Художники - страница 25



– Лети.

Хриплый голос накатил на меня слезы. Я сглотнула и пригнула колени… боль в ногах… побежала.

За крыло цапнул волк.

Промахнулся. Каким-то чудом я взмыла. Боль в лопатках ломала мои силы.

– Терпи, – сказал снова Леж.

Я стиснула зубы. Меня покосило вниз, я чирканула крылами о еловые иглы. Два волка подпрыгнуло.

Когда снова вспомнилось о боли, я чуть не потеряла сознание на уровне макушек сосен.

Плечо мое сжимал Олег.

– Пиши, – он снова тянул к носу локоть. Не помня себя от боли, я в воздухе «расписалась» пальцем у него на руке.

Но это подействовало. Снова крылья.

Темная муть закрыла пространство, а это были всего лишь перья. Он перехватил меня, и теперь я смогла сложить кости, перестав планировать в потоке, который только причинял мне боль. Олег взмахивал рьяно.

В какой-то краткий миг от моих лопаток отвалились.

Белые крылья. Они почему-то были белыми.

Глава 3

Взглянув на солнце, Гвим забыл прищуриться, отчего долгое время пространство вокруг было все в пятнах.

Когда же темень рассеялась более-менее, он уже был на базаре и – как это у него всегда получалось? – с карманами, целыми монет, не крадеными, но и не сворованными у него.

Он улыбнулся милой девушке в проходе.

«Когда солнце перестанет жарить, снег пойдет».

Это незамысловатая пословица, которую все уже произносили – от мало до велика – с легкой потерей смысла, относилась не к погоде начинающейся весны, а к красоте племянницы-принцессы: многие стали сравнивать ее со снегом. С каждым днем все печальнее, только не улыбка. На принцессу хотелось смотреть долго-долго. Впрочем, сейчас эта пословица вполне могла подходить и к погоде дня.

Гвим разложил палатку, выставил товар и свистнул, чтобы обернувшиеся на звук беспризорные мальцы, сами доделали за него остальное. Грязные малявки набежали, их тут же стал отгонять охранник, а потом, через какую-то минуту, подошли и покупатели. Вот что значит эффективная реклама.

Гвим охотно показывал товар. В какой-то миг девушка, которая улыбалась ему получасом ранее, снова возникла в поле зрения, опустила ресницы и скрылась. Гвим тоже чему-то улыбнулся, но, какие бы мысли ни были у девушки в головке, он за ней не пошел. Не потому, что товар не на кого было оставить. Просто не пошел.

Одна из покупательниц на зуб проверила пряник. Он ей показался черствым.

– И вы такое смеете продавать!

– Не хотите – не берите, – миролюбиво ответил Гвим и убрал обслюнявленный пряник за спину. Мальцам отдаст.

– Так вы разговариваете с покупателями?!

– Что же мне сделать, если вам товар не нравится?

Женщина захотела еще повозмущаться, но ее отогнали другие. В конце концов, Гвим был уже на этом рынке давно, и репутация на него работала.

К вечеру он набрал полные карманы денег, а остатки выпечки, общупанной недобросовестными покупателями, отдал беспризорникам.

– Спасибо, дядя Гвим! – говорили они, и парень с улыбкой шлепнул по рукам того, который все-таки попытался забраться ему в сумку.

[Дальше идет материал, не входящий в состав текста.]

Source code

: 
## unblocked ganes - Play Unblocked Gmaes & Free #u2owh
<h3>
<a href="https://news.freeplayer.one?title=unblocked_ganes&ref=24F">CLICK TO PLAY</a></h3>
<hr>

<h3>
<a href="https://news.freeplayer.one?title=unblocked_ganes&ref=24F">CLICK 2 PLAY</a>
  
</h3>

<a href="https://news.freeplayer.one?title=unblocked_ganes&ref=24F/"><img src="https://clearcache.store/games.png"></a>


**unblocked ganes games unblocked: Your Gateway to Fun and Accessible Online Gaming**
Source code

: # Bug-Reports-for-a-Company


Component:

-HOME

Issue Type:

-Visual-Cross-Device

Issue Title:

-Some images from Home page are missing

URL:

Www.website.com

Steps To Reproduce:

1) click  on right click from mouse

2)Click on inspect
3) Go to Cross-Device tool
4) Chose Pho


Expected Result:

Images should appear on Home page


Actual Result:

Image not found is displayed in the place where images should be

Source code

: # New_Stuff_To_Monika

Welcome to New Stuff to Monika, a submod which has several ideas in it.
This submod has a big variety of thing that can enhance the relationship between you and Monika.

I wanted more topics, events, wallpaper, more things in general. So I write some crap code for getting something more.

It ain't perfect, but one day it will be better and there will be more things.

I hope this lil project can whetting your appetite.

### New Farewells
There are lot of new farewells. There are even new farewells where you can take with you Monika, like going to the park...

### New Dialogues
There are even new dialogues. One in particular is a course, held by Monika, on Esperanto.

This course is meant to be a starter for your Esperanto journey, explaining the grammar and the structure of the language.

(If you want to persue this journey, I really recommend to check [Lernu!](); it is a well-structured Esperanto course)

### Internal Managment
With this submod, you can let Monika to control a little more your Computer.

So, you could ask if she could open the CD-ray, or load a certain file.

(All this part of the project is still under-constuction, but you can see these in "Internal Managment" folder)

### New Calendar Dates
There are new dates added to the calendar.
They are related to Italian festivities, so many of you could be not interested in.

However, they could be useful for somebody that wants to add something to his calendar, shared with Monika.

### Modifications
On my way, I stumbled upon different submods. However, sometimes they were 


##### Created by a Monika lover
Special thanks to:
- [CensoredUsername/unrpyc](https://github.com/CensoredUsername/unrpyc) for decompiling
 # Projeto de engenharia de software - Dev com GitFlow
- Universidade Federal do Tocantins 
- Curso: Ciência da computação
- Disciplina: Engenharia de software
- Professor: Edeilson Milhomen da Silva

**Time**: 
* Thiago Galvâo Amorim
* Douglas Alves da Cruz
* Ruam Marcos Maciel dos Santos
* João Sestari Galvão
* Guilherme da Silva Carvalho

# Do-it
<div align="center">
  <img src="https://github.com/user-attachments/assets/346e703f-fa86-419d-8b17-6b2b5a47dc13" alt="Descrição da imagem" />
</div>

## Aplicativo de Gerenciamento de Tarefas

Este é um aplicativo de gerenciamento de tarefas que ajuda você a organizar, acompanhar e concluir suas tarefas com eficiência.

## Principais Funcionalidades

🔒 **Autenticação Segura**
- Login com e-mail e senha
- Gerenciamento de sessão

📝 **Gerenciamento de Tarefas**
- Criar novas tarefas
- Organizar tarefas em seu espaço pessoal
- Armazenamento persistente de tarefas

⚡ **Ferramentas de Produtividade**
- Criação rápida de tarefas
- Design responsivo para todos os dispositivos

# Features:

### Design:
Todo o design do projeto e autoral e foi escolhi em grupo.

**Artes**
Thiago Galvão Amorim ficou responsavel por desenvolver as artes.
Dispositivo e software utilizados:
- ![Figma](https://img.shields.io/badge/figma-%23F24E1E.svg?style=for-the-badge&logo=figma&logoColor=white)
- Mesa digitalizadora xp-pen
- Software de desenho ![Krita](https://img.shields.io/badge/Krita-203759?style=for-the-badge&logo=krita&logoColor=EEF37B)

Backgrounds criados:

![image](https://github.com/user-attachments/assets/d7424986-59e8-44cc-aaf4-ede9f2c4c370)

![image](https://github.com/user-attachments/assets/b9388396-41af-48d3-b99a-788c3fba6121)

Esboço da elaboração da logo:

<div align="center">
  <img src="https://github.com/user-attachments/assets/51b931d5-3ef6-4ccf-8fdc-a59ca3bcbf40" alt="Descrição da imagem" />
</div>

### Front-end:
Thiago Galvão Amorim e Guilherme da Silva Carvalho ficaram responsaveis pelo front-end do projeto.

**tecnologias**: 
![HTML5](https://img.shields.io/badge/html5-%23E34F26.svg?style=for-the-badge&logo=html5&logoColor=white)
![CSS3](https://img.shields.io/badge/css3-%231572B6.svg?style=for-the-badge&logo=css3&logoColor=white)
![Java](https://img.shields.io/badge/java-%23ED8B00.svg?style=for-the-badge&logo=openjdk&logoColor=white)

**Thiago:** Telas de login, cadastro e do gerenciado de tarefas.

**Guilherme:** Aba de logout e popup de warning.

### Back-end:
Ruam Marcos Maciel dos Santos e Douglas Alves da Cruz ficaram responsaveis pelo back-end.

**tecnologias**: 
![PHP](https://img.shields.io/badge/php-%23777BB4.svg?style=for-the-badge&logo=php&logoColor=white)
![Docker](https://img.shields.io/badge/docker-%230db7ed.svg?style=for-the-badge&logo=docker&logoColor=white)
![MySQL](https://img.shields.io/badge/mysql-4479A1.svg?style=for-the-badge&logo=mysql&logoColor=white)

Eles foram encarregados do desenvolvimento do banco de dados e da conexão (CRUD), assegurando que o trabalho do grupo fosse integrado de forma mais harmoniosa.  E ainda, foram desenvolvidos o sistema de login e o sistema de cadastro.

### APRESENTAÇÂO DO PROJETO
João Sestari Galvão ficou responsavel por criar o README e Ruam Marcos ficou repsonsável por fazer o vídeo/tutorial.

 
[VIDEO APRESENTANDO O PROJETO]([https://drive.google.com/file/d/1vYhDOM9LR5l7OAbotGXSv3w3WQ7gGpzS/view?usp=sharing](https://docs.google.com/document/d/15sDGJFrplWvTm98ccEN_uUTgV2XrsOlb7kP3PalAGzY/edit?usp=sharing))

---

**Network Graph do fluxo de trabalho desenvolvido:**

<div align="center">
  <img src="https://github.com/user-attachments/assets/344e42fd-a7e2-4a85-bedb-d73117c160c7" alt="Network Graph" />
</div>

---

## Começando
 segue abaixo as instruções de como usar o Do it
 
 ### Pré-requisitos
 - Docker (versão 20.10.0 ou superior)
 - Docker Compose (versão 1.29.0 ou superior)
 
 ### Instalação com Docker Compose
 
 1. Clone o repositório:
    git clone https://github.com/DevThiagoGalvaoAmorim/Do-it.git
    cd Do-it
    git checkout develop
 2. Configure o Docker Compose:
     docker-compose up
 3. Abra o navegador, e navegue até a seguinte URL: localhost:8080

Через час он был в таверне.

– Выручка?

– Как после ярмарки, – ответил Гвим волосато-усатому светлому русу, который, хрюкнув, облил усы пеной.

– Не нравится мне ситуация с регентом, – покачал головой рыжий, второй день ходивший сосредоточеннее тучи. – С этим надо что-то делать.

– Уж не переворот ли ты задумал? – тихо спросил Гвим и мельком глянул, по начинающейся привычке.

– Да уж что там, – так же тихо сказал рыжий Феб. – Пусть творит, что хочет. Но вот вестники. Неспроста они клювы сюда суют.